[Page text]
= Assemblage (composition) =

Type of text

Assemblage is a literary concept that refers to a text "built primarily and explicitly from existing texts to solve a writing or communication problem in a new context". The concept was first proposed by Johndan Johnson-Eilola (author of Datacloud) and Stuart Selber in the journal Computers & Composition in 2007. The notion of assemblages builds on remix and remix practices, which blur distinctions between invented and borrowed work. This idea predates modernism, with the quote by Edgar Allan Poe, "There is no greater mistake than the supposition that a true originality is a mere matter of impulse or inspiration. To originate, is carefully, patiently, and understandingly to combine."

==Influence==
Johnson-Eilola and Selber write that assemblage is influenced by intertextuality and postmodernism. The authors discuss the intertextual nature of writing and assert that participation in existing discourse necessarily means that composition cannot occur separate from that discourse. They state that "productive participation involves appropriation and re-appropriation of the familiar" in a manner that conforms to existing discourse and audience expectations. In reference to intertextuality, Johnson-Eilola and Selber cite The Social Life of Information by John Seely Brown and Paul Duguid. In this book Brown and Duguid state that the meaning of and use for a text is directly influenced both by its source texts and the broader textual context in which it participates. Building upon this notion, Johnson-Eilola and Selber position assemblage as a style of composition situated within postmodernism. They state that "in a general sense, postmodern theories, and following them, cultural studies, offer a useful way of understanding assemblages (and the related process of remixing) as simultaneously social and textual structures." Johnson-Eilola and Selber suggest that texts should always be treated as assemblages since composition is often highly intertextual.

[Directions for this task] Proceed with the assemblage text, picking up after its last sentence. The rows that follow aren't needed for any task here.

[Data excerpts]
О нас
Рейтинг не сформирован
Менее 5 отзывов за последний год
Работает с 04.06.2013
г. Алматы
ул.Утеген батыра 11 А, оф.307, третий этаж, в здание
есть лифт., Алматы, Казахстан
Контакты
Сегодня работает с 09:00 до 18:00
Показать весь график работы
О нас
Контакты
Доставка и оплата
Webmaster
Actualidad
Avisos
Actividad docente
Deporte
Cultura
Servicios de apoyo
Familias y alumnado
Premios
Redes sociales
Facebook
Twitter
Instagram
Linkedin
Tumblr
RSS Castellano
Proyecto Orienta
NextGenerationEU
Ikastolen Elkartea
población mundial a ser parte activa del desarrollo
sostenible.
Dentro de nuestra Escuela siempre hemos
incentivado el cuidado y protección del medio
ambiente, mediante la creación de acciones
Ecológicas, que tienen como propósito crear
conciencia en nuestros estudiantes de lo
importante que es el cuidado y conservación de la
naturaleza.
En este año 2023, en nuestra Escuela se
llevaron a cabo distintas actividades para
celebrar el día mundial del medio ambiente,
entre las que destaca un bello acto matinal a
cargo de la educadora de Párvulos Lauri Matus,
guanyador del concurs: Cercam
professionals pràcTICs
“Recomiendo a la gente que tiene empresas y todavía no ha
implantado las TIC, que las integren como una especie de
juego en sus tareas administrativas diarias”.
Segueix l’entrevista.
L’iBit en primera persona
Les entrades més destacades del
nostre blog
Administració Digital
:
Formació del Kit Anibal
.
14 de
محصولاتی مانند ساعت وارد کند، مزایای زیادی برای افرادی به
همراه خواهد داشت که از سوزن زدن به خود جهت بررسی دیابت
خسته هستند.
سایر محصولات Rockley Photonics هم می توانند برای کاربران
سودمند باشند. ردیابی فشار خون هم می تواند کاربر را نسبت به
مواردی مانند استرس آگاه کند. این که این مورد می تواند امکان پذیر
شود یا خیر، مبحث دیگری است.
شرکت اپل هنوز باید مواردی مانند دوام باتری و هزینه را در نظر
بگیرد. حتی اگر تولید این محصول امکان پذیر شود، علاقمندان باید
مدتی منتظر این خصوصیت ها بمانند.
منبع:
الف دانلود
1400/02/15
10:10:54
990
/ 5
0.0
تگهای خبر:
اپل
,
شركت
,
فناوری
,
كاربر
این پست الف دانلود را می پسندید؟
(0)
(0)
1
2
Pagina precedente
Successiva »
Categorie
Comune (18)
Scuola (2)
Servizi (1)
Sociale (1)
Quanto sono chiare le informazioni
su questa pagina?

[Response to this task]
Johnson-Eilola and Selber believe that composition should be undertaken as a problem solving activity rather than a demonstration of original ideas. They write that "writing situations are, at base, problem-solving situations in one way or another," and offer assemblage as a form of problem solving that can be used alongside the creation of original text. Michael J. Michaud writes that "assemblages are ubiquitous in contemporary workplaces" where problem solving is paramount because assemblage allows authors to "meet discursive needs and to get work done." He further argues that students with workplace experience often transfer assemblage writing into the composition classroom. Assemblage allows such authors to alter existing texts and combine them with original work in order to meet the demands of a writing situation or problem.

==Remix==
The idea of assemblages is closely tied to the practice of remix. Remix, originally referring to a reworked song, has been extended to describe any significant alteration of media, most commonly film and literature. Johnson-Eilola and Selber claim that remix "can aid invention, leverage intellectual and physical resources, and dramatize the social dimensions of composing." However, they also recognize that "remixing as a form of composition inhabits a contested terrain of creativity, intellectual property, authorship, corporate ownership, and power." While the practice of remixing is often marked by legal issues, the authors acknowledge that remix is nevertheless becoming an increasingly common creative form.

While assemblage is closely tied to remix, there are distinctions between the two. In discussing models of writing, Liane Robertson, Kara Taczak, and Kathleen Blake Yancey describe remix models of writing as "prior knowledge revised synthetically to incorporate new concepts and practices into the prior model of writing." In contrast, they define assemblage models as “grafting...isolated ‘bits’ of learning onto [a] prior structure without either recognition of differences between prior and current writing conceptions and tasks or synthesis of them." While a remix is a synthesis or incorporation of elements, an assemblage is a combination in which there are recognizable boundaries between elements.

Assemblage and remix are also related to articulation. The sociological practice of articulation, as described by Antonio Gramsci and Stuart Hall, among others, refers to the appropriation of elements of culture by various social groups. Johnson-Eilola and Selber connect assemblage, remix, and articulation as examples of meaning being situated in a specific material and social context.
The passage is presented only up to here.